See this:
https://www.pentaxforums.com/forums/pentax-lens-articles/152336-cheap-macro-b...lose-work.html
Easiest way to get high-magnification macro optics: Reverse-stacking. Use a long camera-mounted prime (the PRIMARY) and a shorter reverse-stacked manual-aperture lens (the SECONDARY). The magnification is their ratio. Reverse-stack a 25mm MF lens onto some 200mm prime for 200:25 = 8:1 magnification. Downside: Working distance is PK register, about 4.5cm, too damn close.
You could put your 35mm macro lens on several sets of A-type macro tubes or de-glassed A-type TCs. But you'd still be working too damn close.
Easiest+cheapest way to get high magnification and a decent working distance: Medium-format enlarger lens (EL) on extension. Get a 140-160-180-200mm EL (such as from Ilex, Rodenstock, Eastman, Schneider, etc) and a bellows and LOTS of cheap macro tubes. Downside: extension eats light.

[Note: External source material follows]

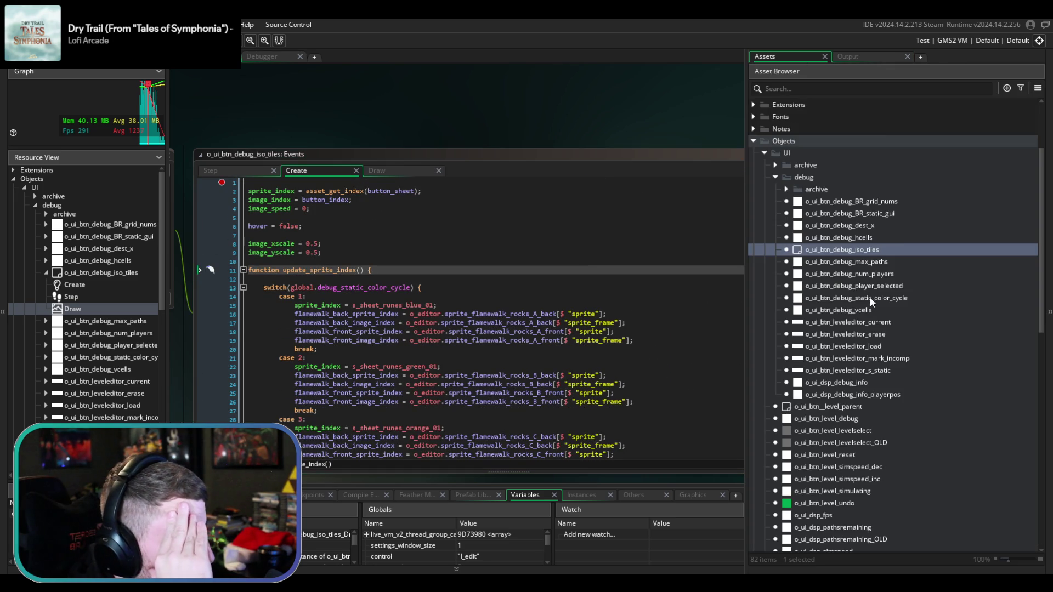
- Uncomment the sprite check on lines 27–31 in o_ui_btn_debug_static_color_cycle's Create code, then run with F5
{"action": "double_click", "coordinate": [870, 297]}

If edge sharpness isn't critical: Use a Raynox DCR-250 close-up optic on a *long* A-type or AF lens, like in the 300-500mm range. The Raynox is +8 dioptres with a working distance of ~13cm. Magnification is
F*D/1000 where F is host-lens focal length and D is add-on dioptres. So at 300mm it's 300*8/1000= 2.4x and at 500mm it's 500*8/1000= 4x. Upsides: no light loss, and you retain full lens automation.